Nigerian Bond Fund (NBF) is a mutual fund that invests in many bonds.
Feature
FGN Savings Bond (FGNSB)
Nigerian Bond Fund (NBF)
What it is
A bond issued directly by the Federal Government of Nigeria
A mutual fund managed by professionals that invests in various bonds
Issuer
Federal Government of Nigeria
Fund manager/asset management company
Risk
Very low (government-backed)
Low to moderate (depends on bonds held and interest-rate movements)
Returns
Fixed at the rate stated when you buy
Not fixed; varies with fund performance
Tenor
Usually 2 or 3 years
No fixed maturity date for the investor
Interest Payment
Quarterly coupon payments
Income is reflected in the fund’s unit price and distributions
Management
No active management needed
Professionally managed
Diversification
One government bond issue
Multiple government and corporate bonds
Liquidity
Can be sold on the secondary market before maturity
Usually easier to redeem through the fund manager
Capital Value
Principal is returned at maturity if held to maturity
Fund value can rise or fall daily
FGNSB
The FGN Savings Bond is a retail bond created for individual investors. It is backed by the Federal Government, pays a fixed interest rate every quarter, and returns your principal at maturity. Minimum investment is typically ₦5,000.
Best for:
Investors who want predictable income.
People who intend to hold until maturity.

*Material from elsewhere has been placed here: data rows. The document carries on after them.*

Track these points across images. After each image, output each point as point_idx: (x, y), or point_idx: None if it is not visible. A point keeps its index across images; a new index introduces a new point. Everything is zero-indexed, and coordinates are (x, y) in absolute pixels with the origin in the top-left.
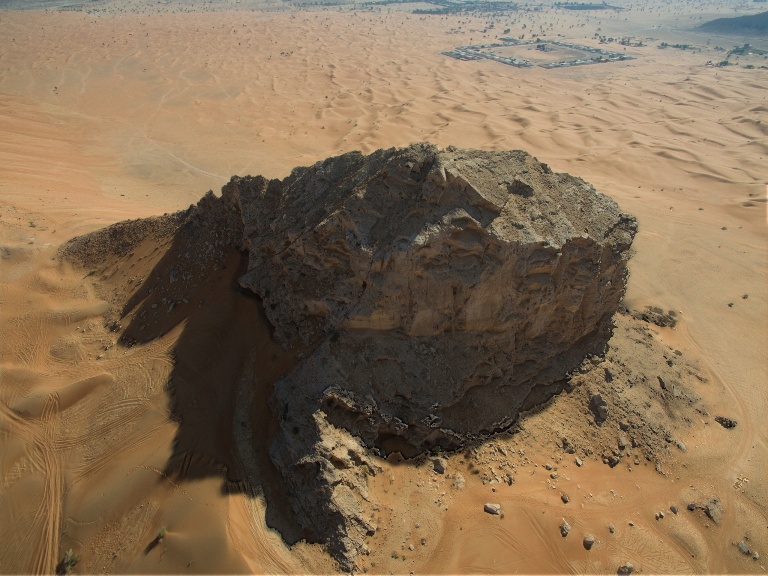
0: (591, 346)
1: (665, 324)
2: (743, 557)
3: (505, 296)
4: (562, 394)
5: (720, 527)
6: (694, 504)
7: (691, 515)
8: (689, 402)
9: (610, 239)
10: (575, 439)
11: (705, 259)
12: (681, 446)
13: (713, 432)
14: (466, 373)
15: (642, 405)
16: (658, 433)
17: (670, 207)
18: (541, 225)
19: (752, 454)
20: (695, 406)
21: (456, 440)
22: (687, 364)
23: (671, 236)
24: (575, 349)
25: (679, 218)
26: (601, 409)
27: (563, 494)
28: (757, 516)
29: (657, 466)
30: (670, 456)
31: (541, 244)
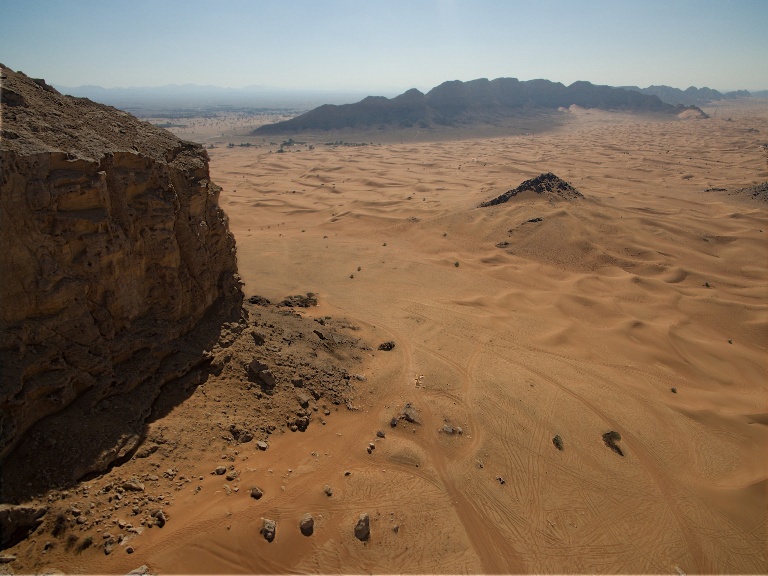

Conservative investors who value certainty.
Nigerian Bond Fund (NBF)
A bond fund pools money from many investors and buys a portfolio of bonds, including FGN Bonds, corporate bonds, and other fixed-income securities. The fund manager actively buys and sells bonds to maximize returns. Your return is not fixed because the fund’s value changes with market conditions and interest rates.
Best for:
Investors seeking potentially higher returns than FGNSB.
People who want professional management.
Investors who prefer diversification instead of holding a single bond.
Example
Suppose you invest ₦100,000:
FGNSB
Coupon rate fixed at purchase.
Quarterly interest paid.
If held to maturity, you know exactly when your ₦100,000 comes back.
Bond Fund
No guaranteed return.
Value may rise or fall depending on interest rates and bond prices.
You can redeem units at the prevailing fund price.
Which should you choose?
Choose FGNSB if your priority is capital preservation and predictable income.
Choose Nigerian Bond Fund if your priority is professional management, diversification, and potentially higher long-term returns.
Many investors actually combine both: FGNSB for stability and a Bond Fund for additional growth potential.